Article 7B and constitutional stalemate | The Daily Star
12:00 AM, March 14, 2017 / LAST MODIFIED: 12:00 AM, March 14, 2017

Constitutional ANALYSIS

Article 7B and constitutional stalemate

There are better alternatives than Article 7B in order to safeguard the Constitution from unconstitutional intrusions. Instead of freezing the basic provisions by Article 7B, their amendment procedure could be made more rigid by requiring extraordinary majority (votes of the three fourths members of the parliament).

The fifteenth amendment has rendered quite a good number of provisions of the Constitution of Bangladesh unamendable. According to Article 7B, the preamble, Part I, Part II, Part III (subject to Emergency related provisions), and all Articles relating to the basic structure of the Constitution including Article 150 have been designated as basic provisions of the Constitution and accordingly they are not amenable to amendment. Moreover, Article 7B has made it clear that these provisions will not be amended in any possible way of amendment.

In the past, the Constitution of Bangladesh had undergone many untoward changes specially during unconstitutional regimes. These illegal regimes were prone to make intrusions in the Constitution by injecting their political ideology in order to prolong unconstitutional rule. Undoubtedly, the resultant effect was these amendments were far from reflecting the will of the people. In order to put an end to this mischievous trend, fifteenth amendment introduced Article 7B. However it has also put an end to the legitimate constitutional intervention that may be required to introduce in future. No doubt the underlined philosophy behind inserting Article 7B is to maintain the stability of the Constitution yet it has generated few constitutional dilemmas. 

In order to incorporate newfound, but well established, values of the society the amendment of the constitution is an inevitable means. That's why it's necessary to amend Constitutions and generally Constitutions do incorporate provisions that lay down procedure as to how amendments can be validly brought in. The Constitution of Bangladesh also incorporates provisions relating to amendment in Article 142. The fifteenth amendment has snatched away more than 50 articles out of 153 articles of the Constitution from the grip of Article 142 through introducing the idea of un-amenable basic provisions in Article 7B. If both the Articles are read simultaneously they will sound contradictory. Article 7B starts with “notwithstanding anything contained in Article 142 of the constitution” which has made an overt inroads into the authority of Article 142.

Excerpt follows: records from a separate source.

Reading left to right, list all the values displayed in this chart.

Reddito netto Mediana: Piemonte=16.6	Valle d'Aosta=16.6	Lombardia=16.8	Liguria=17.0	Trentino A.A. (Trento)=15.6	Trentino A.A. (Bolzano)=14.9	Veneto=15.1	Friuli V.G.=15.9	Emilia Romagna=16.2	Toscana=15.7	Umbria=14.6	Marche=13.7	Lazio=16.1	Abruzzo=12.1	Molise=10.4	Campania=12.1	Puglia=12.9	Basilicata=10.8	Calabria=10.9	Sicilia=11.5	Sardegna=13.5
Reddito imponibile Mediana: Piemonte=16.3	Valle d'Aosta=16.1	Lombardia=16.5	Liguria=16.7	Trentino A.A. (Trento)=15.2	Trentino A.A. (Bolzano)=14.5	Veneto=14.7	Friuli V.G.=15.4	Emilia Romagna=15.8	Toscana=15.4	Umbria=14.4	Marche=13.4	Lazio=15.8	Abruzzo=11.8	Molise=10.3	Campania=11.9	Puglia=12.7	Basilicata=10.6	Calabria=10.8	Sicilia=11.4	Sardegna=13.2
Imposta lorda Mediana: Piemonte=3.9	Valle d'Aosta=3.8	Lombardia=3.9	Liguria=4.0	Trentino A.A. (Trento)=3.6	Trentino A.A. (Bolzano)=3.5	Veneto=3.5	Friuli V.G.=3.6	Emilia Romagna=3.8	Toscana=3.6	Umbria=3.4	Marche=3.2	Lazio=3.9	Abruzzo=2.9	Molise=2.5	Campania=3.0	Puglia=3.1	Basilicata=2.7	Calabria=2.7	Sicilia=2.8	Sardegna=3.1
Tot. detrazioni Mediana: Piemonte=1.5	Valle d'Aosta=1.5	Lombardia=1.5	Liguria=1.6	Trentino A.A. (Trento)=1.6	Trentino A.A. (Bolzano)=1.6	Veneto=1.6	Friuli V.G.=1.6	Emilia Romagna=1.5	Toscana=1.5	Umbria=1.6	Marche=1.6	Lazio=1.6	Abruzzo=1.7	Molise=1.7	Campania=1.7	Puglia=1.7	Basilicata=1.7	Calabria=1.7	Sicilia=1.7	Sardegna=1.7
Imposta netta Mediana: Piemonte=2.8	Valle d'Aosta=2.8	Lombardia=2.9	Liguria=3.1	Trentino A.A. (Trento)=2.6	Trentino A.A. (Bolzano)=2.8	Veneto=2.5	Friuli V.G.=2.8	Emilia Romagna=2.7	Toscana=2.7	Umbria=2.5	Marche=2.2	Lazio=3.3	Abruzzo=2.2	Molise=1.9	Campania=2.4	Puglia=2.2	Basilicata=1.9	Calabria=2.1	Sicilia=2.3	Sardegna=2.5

Apart from Article 7B, the fifteenth amendment has also inserted article 18A in the Part II of the Constitution which has made the protection and improvement of environment and biodiversity as one of the fundamental principles of state policy. Sensing the importance of preventing environment from destruction the legislators introduced the provision. The legislators could bring Article 18A in the aforesaid amendment because Article 7B was not there.  Regrettably in future, Article 7B may lead to constitutional stalemate if situation warrants change in the Constitution. If the Constitution remains unamendable contrary to people's will favoring changes, it will eventually defeat the spirit of our Constitution.                                         

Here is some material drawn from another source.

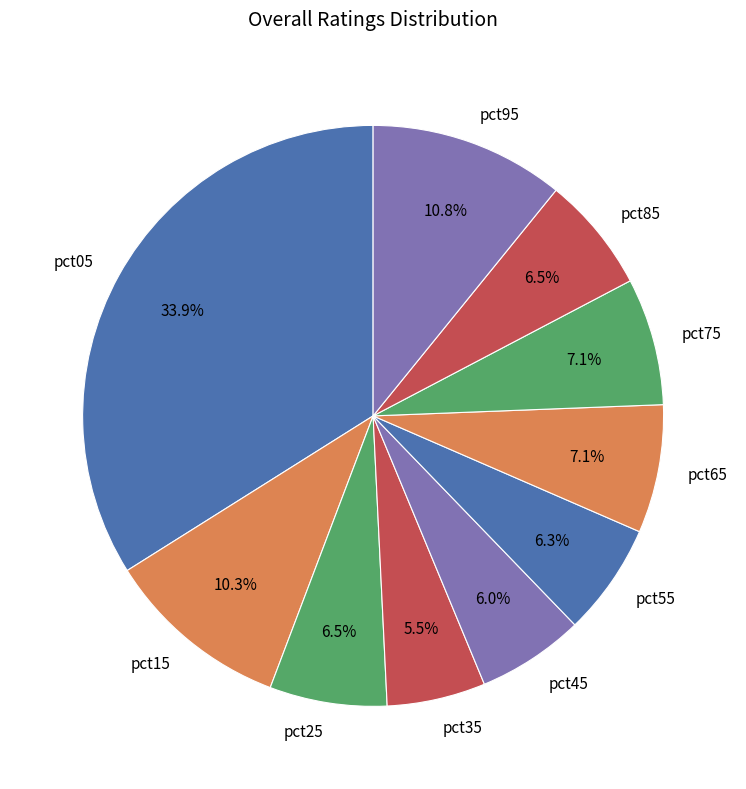

What portion of the pie excludes pct95?

89.2%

Of course, there are better alternatives than Article 7B in order to safeguard the Constitution from unconstitutional intrusions. Instead of freezing the basic provisions by Article 7B, their amendment procedure could be made more rigid by requiring extraordinary majority (votes of the three fourths members of the parliament). In addition, Article 7B could specify and limit the grounds for amending the basic provisions. Moreover, public referendum in case of amendment of the basic provisions of the Constitution could serve the best alternative to Article 7B of the Constitution.

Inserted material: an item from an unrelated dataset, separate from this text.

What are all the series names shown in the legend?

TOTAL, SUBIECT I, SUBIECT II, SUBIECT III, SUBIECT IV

The Constitution as the solemn expression of the will of the people is the supreme law of the country, hence it should be subjected only to the will of the people and not anything else. If the will of the people behooves the legislators to bring better standards in fundamental human rights what will then happen? Will the legislators amend Article 7B to create the scope, where Article 7B itself has fallen in the ambit of the Part II of the Constitution which is simply not amendable at present?   

 

The writer is a Lecturer in Law, Northern University Bangladesh.